*GIVEN REQUEST:*
Give the lines as a two-column CSV with the headers field and value, one row per line, putting each in a single quoted field and turning any line breaks into spaces. Begin at the line that has "common name: jadebæger" and stop after the line that has "genus: Potentilla".

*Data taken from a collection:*
■ ■ ■
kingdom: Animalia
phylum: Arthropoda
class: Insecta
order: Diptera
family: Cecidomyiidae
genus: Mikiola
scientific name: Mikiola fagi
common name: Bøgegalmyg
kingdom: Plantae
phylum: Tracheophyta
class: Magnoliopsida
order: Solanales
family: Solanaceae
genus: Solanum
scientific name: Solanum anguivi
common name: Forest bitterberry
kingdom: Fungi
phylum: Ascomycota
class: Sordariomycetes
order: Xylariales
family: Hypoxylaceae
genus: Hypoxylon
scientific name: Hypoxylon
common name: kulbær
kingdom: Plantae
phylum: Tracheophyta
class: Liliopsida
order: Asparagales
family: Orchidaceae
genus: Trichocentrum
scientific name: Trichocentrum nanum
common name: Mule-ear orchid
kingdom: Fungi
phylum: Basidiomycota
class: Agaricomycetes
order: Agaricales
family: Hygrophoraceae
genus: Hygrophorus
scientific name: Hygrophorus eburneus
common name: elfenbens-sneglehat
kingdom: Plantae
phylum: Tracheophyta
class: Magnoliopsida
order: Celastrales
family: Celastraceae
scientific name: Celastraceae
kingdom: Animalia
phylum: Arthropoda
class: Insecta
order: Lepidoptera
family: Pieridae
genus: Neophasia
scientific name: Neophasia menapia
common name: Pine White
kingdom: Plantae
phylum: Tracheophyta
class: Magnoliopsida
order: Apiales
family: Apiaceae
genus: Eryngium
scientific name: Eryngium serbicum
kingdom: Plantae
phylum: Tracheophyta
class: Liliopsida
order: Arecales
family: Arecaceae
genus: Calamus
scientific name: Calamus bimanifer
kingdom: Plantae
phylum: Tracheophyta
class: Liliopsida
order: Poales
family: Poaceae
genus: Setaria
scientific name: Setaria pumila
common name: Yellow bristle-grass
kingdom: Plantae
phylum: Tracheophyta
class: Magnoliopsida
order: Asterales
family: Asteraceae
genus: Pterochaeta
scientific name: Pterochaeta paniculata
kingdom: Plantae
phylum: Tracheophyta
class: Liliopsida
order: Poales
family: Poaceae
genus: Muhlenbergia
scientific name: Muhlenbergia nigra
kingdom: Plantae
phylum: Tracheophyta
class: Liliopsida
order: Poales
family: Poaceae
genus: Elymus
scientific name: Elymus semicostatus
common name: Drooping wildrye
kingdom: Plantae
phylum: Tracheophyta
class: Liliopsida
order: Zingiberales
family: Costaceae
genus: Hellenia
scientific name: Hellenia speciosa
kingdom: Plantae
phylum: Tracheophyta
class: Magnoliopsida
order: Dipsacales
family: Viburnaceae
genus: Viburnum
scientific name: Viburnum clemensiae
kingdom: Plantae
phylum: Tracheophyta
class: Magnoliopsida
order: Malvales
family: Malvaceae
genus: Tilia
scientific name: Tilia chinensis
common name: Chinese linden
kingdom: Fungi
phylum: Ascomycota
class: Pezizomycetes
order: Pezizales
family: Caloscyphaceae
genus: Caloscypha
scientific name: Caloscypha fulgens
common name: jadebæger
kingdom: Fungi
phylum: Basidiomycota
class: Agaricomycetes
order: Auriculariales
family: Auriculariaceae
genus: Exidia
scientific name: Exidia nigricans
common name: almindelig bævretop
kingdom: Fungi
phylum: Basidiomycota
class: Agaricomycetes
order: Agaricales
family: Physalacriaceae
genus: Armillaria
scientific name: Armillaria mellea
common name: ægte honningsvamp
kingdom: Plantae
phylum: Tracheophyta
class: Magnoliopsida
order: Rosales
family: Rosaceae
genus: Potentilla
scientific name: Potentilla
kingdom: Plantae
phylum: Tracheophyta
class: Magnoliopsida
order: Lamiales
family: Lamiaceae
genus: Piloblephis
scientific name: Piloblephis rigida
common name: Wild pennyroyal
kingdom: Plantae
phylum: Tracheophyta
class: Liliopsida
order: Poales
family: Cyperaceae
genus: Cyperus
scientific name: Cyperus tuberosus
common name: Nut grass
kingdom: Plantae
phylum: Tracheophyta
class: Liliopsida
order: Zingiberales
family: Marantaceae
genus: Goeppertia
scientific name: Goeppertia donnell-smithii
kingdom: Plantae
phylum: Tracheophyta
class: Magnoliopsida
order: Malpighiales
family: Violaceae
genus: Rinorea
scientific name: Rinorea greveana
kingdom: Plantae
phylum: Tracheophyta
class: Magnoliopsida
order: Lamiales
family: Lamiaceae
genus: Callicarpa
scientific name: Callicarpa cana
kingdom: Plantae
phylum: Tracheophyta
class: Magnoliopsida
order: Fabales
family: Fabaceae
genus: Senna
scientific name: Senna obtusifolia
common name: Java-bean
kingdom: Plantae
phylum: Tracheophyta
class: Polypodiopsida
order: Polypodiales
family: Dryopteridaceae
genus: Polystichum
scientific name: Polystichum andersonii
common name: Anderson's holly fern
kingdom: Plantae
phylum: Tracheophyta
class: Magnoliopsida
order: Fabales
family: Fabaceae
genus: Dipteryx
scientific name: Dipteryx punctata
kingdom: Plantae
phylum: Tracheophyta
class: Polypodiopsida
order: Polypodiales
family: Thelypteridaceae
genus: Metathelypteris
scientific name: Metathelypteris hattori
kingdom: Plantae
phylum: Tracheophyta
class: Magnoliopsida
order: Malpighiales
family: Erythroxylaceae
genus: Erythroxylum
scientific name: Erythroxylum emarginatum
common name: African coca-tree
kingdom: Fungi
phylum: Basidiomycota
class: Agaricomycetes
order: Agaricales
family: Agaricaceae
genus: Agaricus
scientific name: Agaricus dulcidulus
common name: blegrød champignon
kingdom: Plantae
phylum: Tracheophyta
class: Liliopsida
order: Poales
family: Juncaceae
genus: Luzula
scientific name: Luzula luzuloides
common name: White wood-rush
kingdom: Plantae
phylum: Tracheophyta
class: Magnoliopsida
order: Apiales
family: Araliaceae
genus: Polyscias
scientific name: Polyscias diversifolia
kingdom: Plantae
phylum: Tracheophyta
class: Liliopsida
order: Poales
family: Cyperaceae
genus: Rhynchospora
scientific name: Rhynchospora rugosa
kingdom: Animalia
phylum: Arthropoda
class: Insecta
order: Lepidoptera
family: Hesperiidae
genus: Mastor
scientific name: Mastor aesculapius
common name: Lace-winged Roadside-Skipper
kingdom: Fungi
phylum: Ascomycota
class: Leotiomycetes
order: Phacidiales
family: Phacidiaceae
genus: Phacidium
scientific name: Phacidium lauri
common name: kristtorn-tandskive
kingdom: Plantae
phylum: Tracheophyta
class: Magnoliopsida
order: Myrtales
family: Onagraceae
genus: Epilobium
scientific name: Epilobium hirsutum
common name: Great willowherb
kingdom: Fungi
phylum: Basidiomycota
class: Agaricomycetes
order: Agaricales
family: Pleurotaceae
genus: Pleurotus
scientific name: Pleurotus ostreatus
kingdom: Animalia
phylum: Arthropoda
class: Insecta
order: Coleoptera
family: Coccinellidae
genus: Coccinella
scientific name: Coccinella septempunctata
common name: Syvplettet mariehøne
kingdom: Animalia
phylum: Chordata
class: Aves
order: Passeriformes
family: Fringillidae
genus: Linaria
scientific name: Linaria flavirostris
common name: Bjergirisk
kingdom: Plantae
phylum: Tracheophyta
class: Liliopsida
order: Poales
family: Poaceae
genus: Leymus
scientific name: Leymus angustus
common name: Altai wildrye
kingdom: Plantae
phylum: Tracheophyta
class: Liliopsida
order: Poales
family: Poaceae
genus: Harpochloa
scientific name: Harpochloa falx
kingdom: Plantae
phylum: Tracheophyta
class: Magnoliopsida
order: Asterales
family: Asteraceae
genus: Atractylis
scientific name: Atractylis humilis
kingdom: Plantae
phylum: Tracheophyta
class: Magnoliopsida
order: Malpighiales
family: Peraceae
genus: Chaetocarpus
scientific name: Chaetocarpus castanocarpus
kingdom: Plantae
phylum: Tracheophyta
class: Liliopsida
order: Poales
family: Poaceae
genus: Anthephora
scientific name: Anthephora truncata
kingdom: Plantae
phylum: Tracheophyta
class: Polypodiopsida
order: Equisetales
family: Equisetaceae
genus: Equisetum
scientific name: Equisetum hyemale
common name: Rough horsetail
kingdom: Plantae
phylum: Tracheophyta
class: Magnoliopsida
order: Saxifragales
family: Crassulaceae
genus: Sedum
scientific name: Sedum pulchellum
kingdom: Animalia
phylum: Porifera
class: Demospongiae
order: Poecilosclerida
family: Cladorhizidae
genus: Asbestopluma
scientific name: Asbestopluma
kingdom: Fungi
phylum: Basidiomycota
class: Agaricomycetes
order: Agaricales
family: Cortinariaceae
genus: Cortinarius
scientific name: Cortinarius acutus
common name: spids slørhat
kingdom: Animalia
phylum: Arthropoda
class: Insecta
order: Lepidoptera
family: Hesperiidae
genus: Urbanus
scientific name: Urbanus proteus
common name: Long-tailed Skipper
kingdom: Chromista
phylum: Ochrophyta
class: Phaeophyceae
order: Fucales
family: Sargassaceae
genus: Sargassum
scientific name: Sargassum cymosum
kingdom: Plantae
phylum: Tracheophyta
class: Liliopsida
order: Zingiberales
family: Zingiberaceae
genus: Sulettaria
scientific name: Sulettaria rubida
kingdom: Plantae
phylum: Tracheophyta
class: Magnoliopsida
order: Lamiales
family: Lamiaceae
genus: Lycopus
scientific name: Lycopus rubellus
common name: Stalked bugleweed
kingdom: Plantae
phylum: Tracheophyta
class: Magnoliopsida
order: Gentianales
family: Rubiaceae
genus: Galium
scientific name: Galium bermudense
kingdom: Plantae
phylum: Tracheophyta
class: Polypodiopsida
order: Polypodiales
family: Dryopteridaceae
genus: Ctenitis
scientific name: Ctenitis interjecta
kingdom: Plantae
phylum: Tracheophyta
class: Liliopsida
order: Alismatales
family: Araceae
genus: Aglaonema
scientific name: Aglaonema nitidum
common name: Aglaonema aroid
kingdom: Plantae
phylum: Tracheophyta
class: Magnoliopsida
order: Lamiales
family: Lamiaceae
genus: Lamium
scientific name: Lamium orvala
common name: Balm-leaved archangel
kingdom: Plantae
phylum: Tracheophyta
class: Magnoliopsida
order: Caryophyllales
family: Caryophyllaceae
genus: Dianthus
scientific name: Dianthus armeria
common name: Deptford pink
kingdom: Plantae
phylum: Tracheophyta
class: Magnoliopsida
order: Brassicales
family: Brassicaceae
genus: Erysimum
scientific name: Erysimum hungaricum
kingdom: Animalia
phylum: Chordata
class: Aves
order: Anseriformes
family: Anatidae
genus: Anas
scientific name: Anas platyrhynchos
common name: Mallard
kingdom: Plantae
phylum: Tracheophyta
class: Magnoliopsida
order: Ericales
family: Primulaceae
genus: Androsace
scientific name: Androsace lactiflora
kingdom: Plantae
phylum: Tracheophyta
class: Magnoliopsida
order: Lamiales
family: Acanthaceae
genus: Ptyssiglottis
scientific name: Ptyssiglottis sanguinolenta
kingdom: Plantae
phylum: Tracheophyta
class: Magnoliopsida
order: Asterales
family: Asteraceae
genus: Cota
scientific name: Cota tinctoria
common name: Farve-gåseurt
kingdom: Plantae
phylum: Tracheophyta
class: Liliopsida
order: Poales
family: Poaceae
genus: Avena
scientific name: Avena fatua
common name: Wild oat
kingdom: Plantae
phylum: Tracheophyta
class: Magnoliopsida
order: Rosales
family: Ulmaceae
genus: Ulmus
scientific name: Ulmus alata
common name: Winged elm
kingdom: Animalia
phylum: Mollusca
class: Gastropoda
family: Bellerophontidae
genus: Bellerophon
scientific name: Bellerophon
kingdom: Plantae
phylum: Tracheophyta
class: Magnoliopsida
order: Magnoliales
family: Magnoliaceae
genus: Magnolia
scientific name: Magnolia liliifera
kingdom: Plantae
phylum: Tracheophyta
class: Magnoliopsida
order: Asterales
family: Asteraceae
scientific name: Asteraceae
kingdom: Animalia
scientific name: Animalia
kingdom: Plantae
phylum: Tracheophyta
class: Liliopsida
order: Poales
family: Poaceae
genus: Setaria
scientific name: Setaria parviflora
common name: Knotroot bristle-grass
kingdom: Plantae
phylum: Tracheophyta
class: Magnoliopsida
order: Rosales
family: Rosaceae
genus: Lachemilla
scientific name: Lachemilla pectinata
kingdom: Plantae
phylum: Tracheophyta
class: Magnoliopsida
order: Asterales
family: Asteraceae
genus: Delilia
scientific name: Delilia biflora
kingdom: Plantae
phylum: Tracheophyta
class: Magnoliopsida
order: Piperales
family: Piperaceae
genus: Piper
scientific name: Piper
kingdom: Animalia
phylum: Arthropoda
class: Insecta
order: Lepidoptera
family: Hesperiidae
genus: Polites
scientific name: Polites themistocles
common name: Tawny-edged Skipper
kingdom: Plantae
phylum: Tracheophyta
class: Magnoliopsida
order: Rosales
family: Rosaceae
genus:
■ ■ ■
*RESULT FOR THIS EXERCISE:*
field,value
"common name:","jadebæger"
"kingdom:","Fungi"
"phylum:","Basidiomycota"
"class:","Agaricomycetes"
"order:","Auriculariales"
"family:","Auriculariaceae"
"genus:","Exidia"
"scientific name:","Exidia nigricans"
"common name:","almindelig bævretop"
"kingdom:","Fungi"
"phylum:","Basidiomycota"
"class:","Agaricomycetes"
"order:","Agaricales"
"family:","Physalacriaceae"
"genus:","Armillaria"
"scientific name:","Armillaria mellea"
"common name:","ægte honningsvamp"
"kingdom:","Plantae"
"phylum:","Tracheophyta"
"class:","Magnoliopsida"
"order:","Rosales"
"family:","Rosaceae"
"genus:","Potentilla"